X = data.drop("Status", axis=1)
y = data["Status"]
X_train, X_test, y_train, y_test = train_test_split(X, y, test_size=0.15)
# scaler
scaler = MinMaxScaler()
scaler.fit(X_train)
X_train = scaler.transform(X_train)
X_test = scaler.transform(X_test)
# PCA principal component analysis
pca = PCA(n_components=10)
pca.fit(X_train)
X_train = pca.transform(X_train)
X_test = pca.transform(X_test)
# Decision tree
DT = DecisionTreeClassifier()
DT.fit(X_train, y_train)
predict_test = DT.predict(X_test)
print("score for the training set :", DT.score(X_train, y_train))
print("score for the training set :", DT.score(X_test, y_test))
print(classification_report(y_test, predict_test))
labels = ["Status 0", "Status 1"]
M = confusion_matrix(y_test, predict_test)
disp = ConfusionMatrixDisplay(confusion_matrix=M, display_labels=labels)
disp.plot(cmap=plt.cm.YlGn)
plt.show()
# Logistic regression
lr = LogisticRegression()
lr.fit(X_train, y_train)
predict_test = lr.predict(X_test)
print("score for the training set :", lr.score(X_train, y_train))
print("score for the training set :", lr.score(X_test, y_test))
print(classification_report(y_test, predict_test))
labels = ["Status 0", "Status 1"]
M = confusion_matrix(y_test, predict_test)
disp = ConfusionMatrixDisplay(confusion_matrix=M, display_labels=labels)
disp.plot(cmap=plt.cm.YlGn)
plt.show()
# network
model = MLPClassifier(hidden_layer_sizes=(20,20),learning_rate_init=0.1)
model.fit(X_train, y_train)
predict_test = model.predict(X_test)
print("score for the training set :", model.score(X_train, y_train))
print("score for the training set :", model.score(X_test, y_test))
print(classification_report(y_test, predict_test))
labels = ["Status 0", "Status 1"]
M = confusion_matrix(y_test, predict_test)
disp = ConfusionMatrixDisplay(confusion_matrix=M, display_labels=labels)
disp.plot(cmap=plt.cm.YlGn)
plt.show()
将结果进行对比,最终选择决策树模型,并对超参数进行优化:
params = {'max_depth': list(range(40, 180, 10))}
grid_search_cv = GridSearchCV(DecisionTreeClassifier(),
params,
verbose=1,
cv=3,
n_jobs = -1,)
grid_search_cv.fit(X_train, y_train)
DT = grid_search_cv.best_estimator_
predict_test = DT.predict(X_test)
print("score for the training set :", DT.score(X_train, y_train))
print("score for the training set :", DT.score(X_test, y_test))

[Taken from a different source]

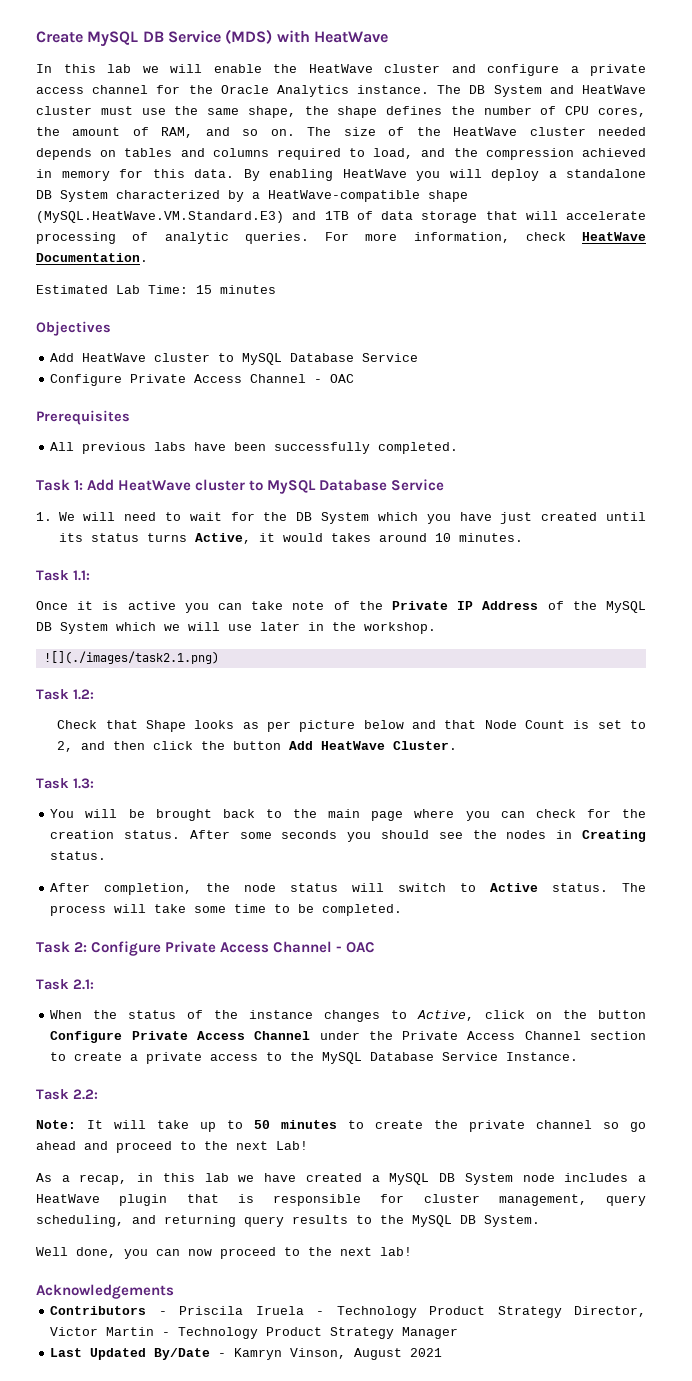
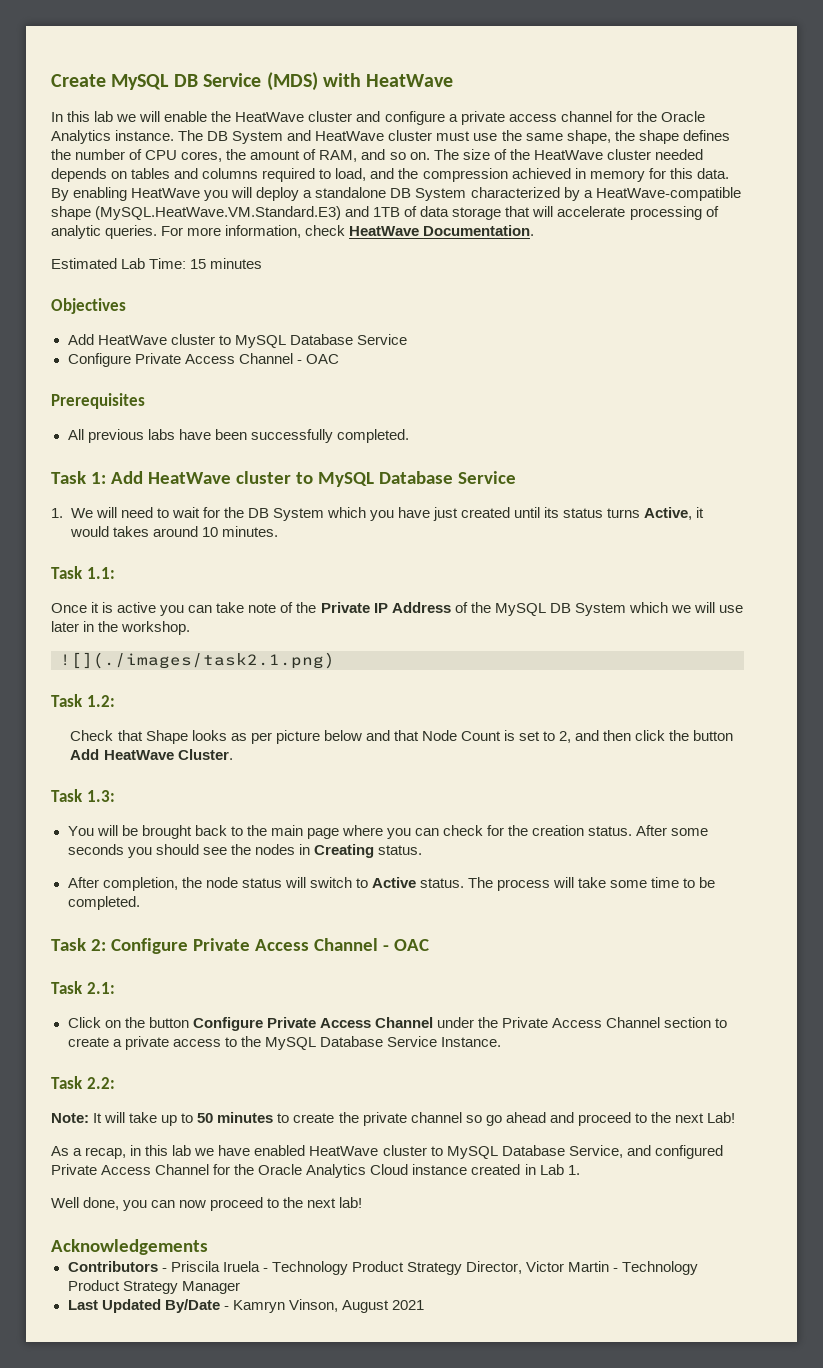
[50,1010,526,1022] When the status of the instance changes to Active, click -> [67,1017,101,1028] Click
[305,1173,647,1185] [36,1194,646,1206] [36,1215,540,1227] created a MySQL DB System node includes a HeatWave plugin that is responsible for cluster management, query scheduling, and returning query results to the MySQL DB System. -> [254,1145,723,1159] [51,1164,580,1178] enabled HeatWave cluster to MySQL Database Service, and configured Private Access Channel for the Oracle Analytics Cloud instance created in Lab 1.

print(classification_report(y_test, predict_test))
labels = ["Status 0", "Status 1"]
M = confusion_matrix(y_test, predict_test)
disp = ConfusionMatrixDisplay(confusion_matrix=M, display_labels=labels)
disp.plot(cmap=plt.cm.YlGn)
plot_roc_curve(DT, X_test, y_test)
plt.show()
- The accuracy on the test set is 0.86556, which is the highest among these models.
- f1 score is 0.87, which means the performance of the model is balance.
- AUC = 0.87, which means the performance of the model is good.
- What’s more, for banks, it is more important to reduce risk, which means the recall of status=1 should as high as possible and this model achieves this target.